New AI Bot Used To Make Mental Health More Accessible
Therabot engages with users to provide mental health advice; Photo: NBC News

The text-based AI app is being developed at Dartmouth College by Nicholas Jacobson, an assistant professor at Dartmouth College and a clinically trained psychologist, and a team. The initial clinical trial launched with 210 participants.

Using the same generative AI technology that powers OpenAI’s Chat GPT, the app converses back and forth with its users. It also utilizes a specific kind of AI that allows it to learn patterns, enabling it to get to know or remember the user to provide personalized advice and recommendations.

Though there are a few script-based therapy and wellness apps on the market, Therabot could become the first clinically tested app entirely powered by generative AI that has been designed for digital therapy.

“We had to develop something that really is trained in the broad repertoire that a real therapist would be, which is a lot of different content areas. Thinking about all of the common mental health problems that folks might manifest and be ready to treat those,” Jacobson said to NBC News. “That is why it took so long.
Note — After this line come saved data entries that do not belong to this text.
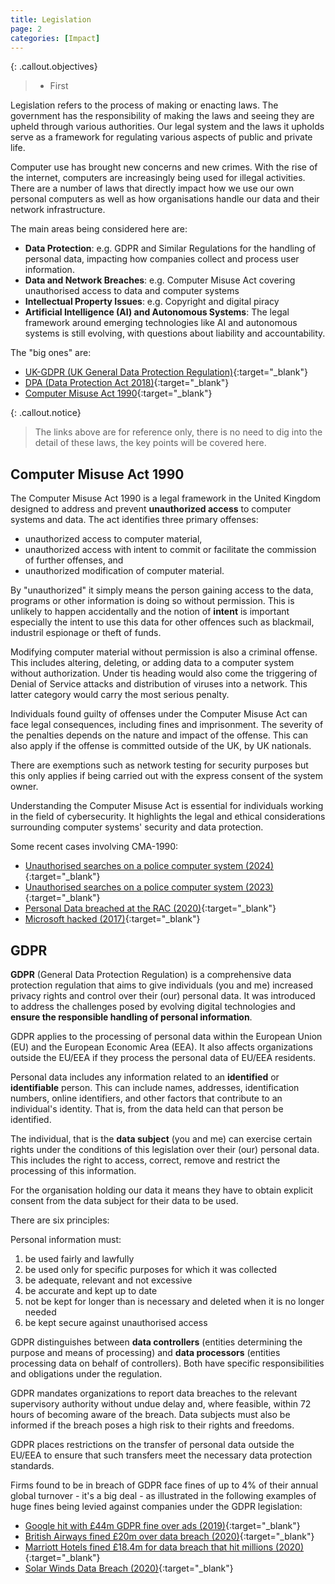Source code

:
 ```yaml
---
title: Legislation
page: 2
categories: [Impact]
---
```


{: .callout.objectives}
>- First

Legislation refers to the process of making or enacting laws.   The government has the responsibility of making the laws and seeing they are upheld through various authorities.  Our legal system and the laws it upholds serve as a framework for regulating various aspects of public and private life.

Computer use has brought new concerns and new crimes. With the rise of the internet, computers are increasingly being used for illegal activities.  There are a number of laws that directly impact how we use our own personal computers as well as how organisations handle our data and their network infrastructure.

The main areas being considered here are:

- **Data Protection**: e.g. GDPR and Similar Regulations for the handling of personal data, impacting how companies collect and process user information.
- **Data and Network Breaches**: e.g. Computer Misuse Act covering unauthorised access to data and computer systems
- **Intellectual Property Issues**: e.g. Copyright and digital piracy
- **Artificial Intelligence (AI) and Autonomous Systems**: The legal framework around emerging technologies like AI and autonomous systems is still evolving, with questions about liability and accountability.

The "big ones" are:

- [UK-GDPR (UK General Data Protection Regulation)](https://uk-gdpr.org/){:target="_blank"}
- [DPA (Data Protection Act 2018)](https://www.legislation.gov.uk/ukpga/2018/12/contents/enacted){:target="_blank"}
- [Computer Misuse Act 1990](https://www.legislation.gov.uk/ukpga/1990/18/contents){:target="_blank"}

{: .callout.notice}
> The links above are for reference only, there is no need to dig into the detail of these laws, the key points will be covered here.

## Computer Misuse Act 1990

The Computer Misuse Act 1990 is a legal framework in the United Kingdom designed to address and prevent **unauthorized access** to computer systems and data.  The act identifies three primary offenses: 

- unauthorized access to computer material, 
- unauthorized access with intent to commit or facilitate the commission of further offenses, and 
- unauthorized modification of computer material.

By "unauthorized" it simply means the person gaining access to the data, programs or other information is doing so without permission.  This is unlikely to happen accidentally and the notion of **intent** is important especially the intent to use this data for other offences such as blackmail, industril espionage or theft of funds.

Modifying computer material without permission is also a criminal offense. This includes altering, deleting, or adding data to a computer system without authorization.  Under tis heading would also come the triggering of Denial of Service attacks and distribution of viruses into a network.  This latter category would carry the most serious penalty.

Individuals found guilty of offenses under the Computer Misuse Act can face legal consequences, including fines and imprisonment. The severity of the penalties depends on the nature and impact of the offense.  This can also apply if the offense is committed outside of the UK, by UK nationals.

There are exemptions such as network testing for security purposes but this only applies if being carried out with the express consent of the system owner.

Understanding the Computer Misuse Act is essential for individuals working in the field of cybersecurity. It highlights the legal and ethical considerations surrounding computer systems' security and data protection.

Some recent cases involving CMA-1990:

- [Unauthorised searches on a police computer system (2024)](https://www.thisislocallondon.co.uk/news/24036437.east-london-police-officer-avoids-jail-computer-misuse/){:target="_blank"}
- [Unauthorised searches on a police computer system (2023)](https://www.msn.com/en-gb/news/uknews/ex-north-yorkshire-police-pcso-sentenced-over-misuse-of-police-computer/ar-AA1loHcW){:target="_blank"}
- [Personal Data breached at the RAC (2020)](https://www.itpro.com/policy-legislation/computer-misuse-act/358280/two-sentenced-under-the-computer-misuse-act-for-data){:target="_blank"}
- [Microsoft hacked (2017)](https://www.bbc.co.uk/news/technology-40366823){:target="_blank"}

## GDPR

**GDPR** (General Data Protection Regulation) is a comprehensive data protection regulation that aims to give individuals (you and me) increased privacy rights and control over their (our) personal data. It was introduced to address the challenges posed by evolving digital technologies and **ensure the responsible handling of personal information**.

GDPR applies to the processing of personal data within the European Union (EU) and the European Economic Area (EEA). It also affects organizations outside the EU/EEA if they process the personal data of EU/EEA residents.

Personal data includes any information related to an **identified** or **identifiable** person. This can include names, addresses, identification numbers, online identifiers, and other factors that contribute to an individual's identity.  That is, from the data held can that person be identified.

The individual, that is the **data subject** (you and me) can exercise certain rights under the conditions of this legislation over their (our) personal data.  This includes the right to access, correct, remove and restrict the processing of this information. 

For the organisation holding our data it means they have to obtain explicit consent from the data subject for their data to be used.

There are six principles:

Personal information must:
  1. be used fairly and lawfully
  2. be used only for specific purposes for which it was collected
  3. be adequate, relevant and not excessive 
  4. be accurate and kept up to date
  5. not be kept for longer than is necessary and deleted when it is no longer needed
  6. be kept secure against unauthorised access

GDPR distinguishes between **data controllers** (entities determining the purpose and means of processing) and **data processors** (entities processing data on behalf of controllers). Both have specific responsibilities and obligations under the regulation.

GDPR mandates organizations to report data breaches to the relevant supervisory authority without undue delay and, where feasible, within 72 hours of becoming aware of the breach. Data subjects must also be informed if the breach poses a high risk to their rights and freedoms.

GDPR places restrictions on the transfer of personal data outside the EU/EEA to ensure that such transfers meet the necessary data protection standards.

Firms found to be in breach of GDPR face fines of up to 4% of their annual global turnover - it's a big deal - as illustrated in the following examples of huge fines being levied against companies under the GDPR legislation:

- [Google hit with £44m GDPR fine over ads (2019)](https://www.bbc.co.uk/news/technology-46944696){:target="_blank"}
- [British Airways fined £20m over data breach (2020)](https://www.bbc.co.uk/news/technology-54568784){:target="_blank"}
- [Marriott Hotels fined £18.4m for data breach that hit millions (2020)](https://www.bbc.co.uk/news/technology-54748843){:target="_blank"}
- [Solar Winds Data Breach (2020)](https://www.jdsupra.com/legalnews/solar-winds-under-gdpr-corporate-9309128/){:target="_blank"}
There are a lot of things people experience.”

Therabot was initially trained using data from online peer support forums, including cancer support pages and traditional psychotherapist training videos and scripts. After this data didn’t yield the desired results, the team decided to train the app by writing their hypothetical therapy transcripts that modeled productive therapy sessions.

The training data was used to make the AI model more practiced at understanding the nuances of human conversations, particularly in a therapy setting. The model was then fine-tuned with collected and annotated data to also understand the context of conversations, which allowed it better generate appropriate responses.

After the team spent two years finessing deviant responses, Jacobson now estimates that more than 95% of Therabot’s responses match the “gold standard.” Rather than replacing human therapists, however, the goal of Therabot is to provide access to mental health care outside of what clients could afford or even normal hours of availability.

“We’ve heard ‘I love you, Therabot’ multiple times already,” Jacobson said to NBC News. “People are engaging with it at times that I would never respond if I were engaging with clients. They’re engaging with it at 3 a.m. when they can’t sleep, and it responds immediately.”

Eight weeks are remaining in the initial trial run of the app, after which the research team is hoping to undergo additional trials. They also have goals of open enrollment by the end of 2024 and to eventually gain FDA approval as well.